Gemma Malley
Apparently (and there is not a bit of surprise in my tone here), young adult fiction is all about reproduction. Odds are that a dystopian future is going to be based on how reproductive rights are withheld, suppressed, or just plain bad. Ally Condie's Matched and Lauren Oliver's Delirium trilogies are great examples of this, and now with the Declaration, we get another version. In Malley's version, big-pharma has finally developed the "live forever" pill and society has accepted it as a natural good. What society then comes to realize is that if you actually live forever, you don't need kids and in fact, they become a burden to the global resource problem. So anyone who does not opt out of eternal life must sign the declaration, stating that that will not have kids. Of course there is an underground and of course, the protagonist is one of these kids that is born, considered "surplus" and sent away to an orphanage of sorts to be trained in the arts of service (because if they are surplus, they may as well be maids or gardeners, right?). Surplus Anna meets a new kid in the orphanage, begins to have her eyes opened and struggles to understand the world in a whole new way.
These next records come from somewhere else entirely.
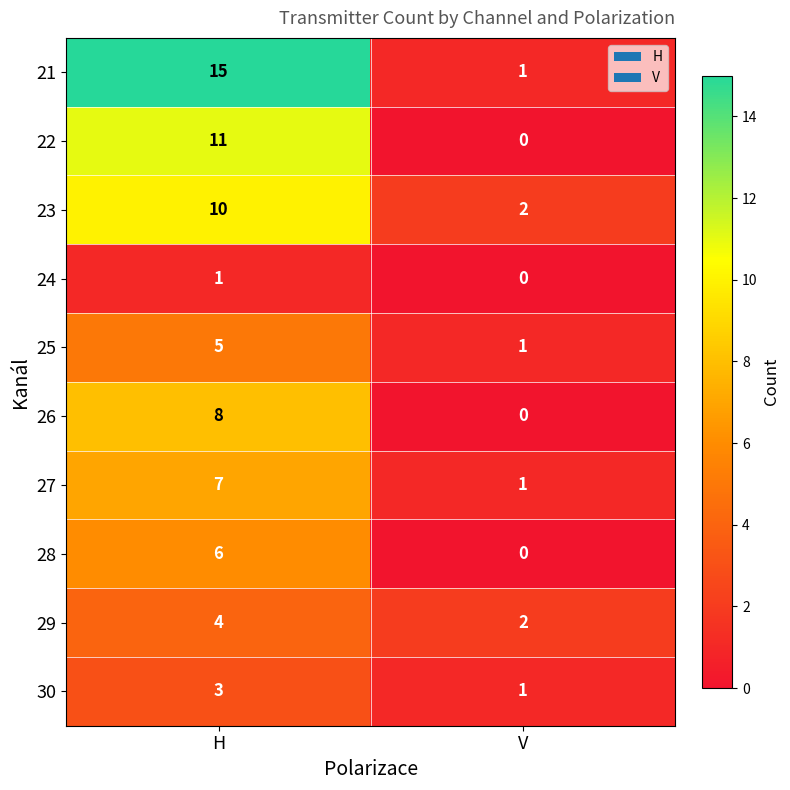

What is the total value across all series at V?

8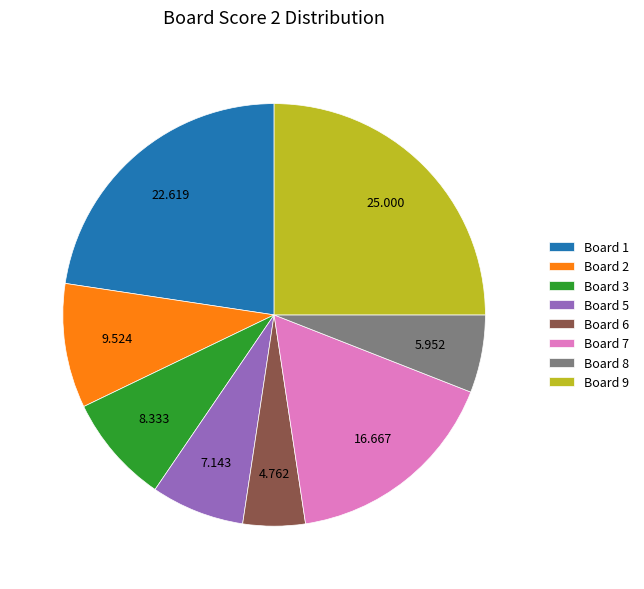

Do Board 5 and Board 2 together represent more than half of the pie?

No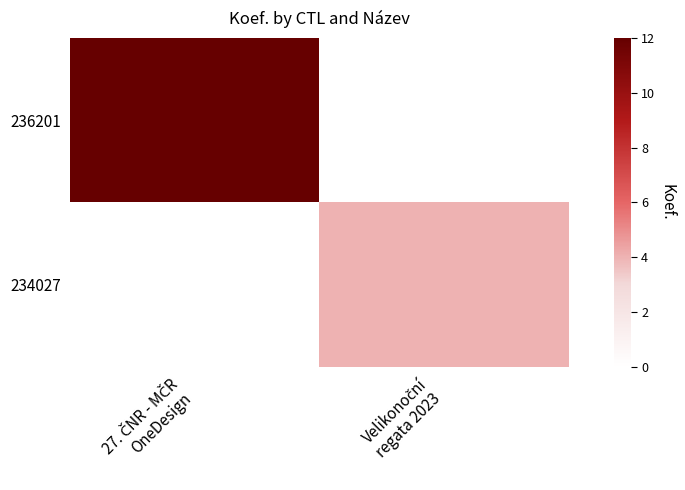

Rank the categories by 234027 value from highest to lowest.

27. ČNR - MČR OneDesign, Velikonoční regata 2023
Probably the most interesting idea here is to really think about societal willingness to enforce limits on families as people do actually begin to live longer. Do these limits mean pressure to limit births, or reconsidering the value of living longer. "Who is really the burden?", asks Malley. Is it the aging parent who continues to consume resources, or the kid who is consuming additional resources? So while this is a second tier dystopian future novel, I continue to like the themes that the authors are raising as they look into our not-so-distant future and take a stab at the kinds of societal issues that we will necessarily be addressing.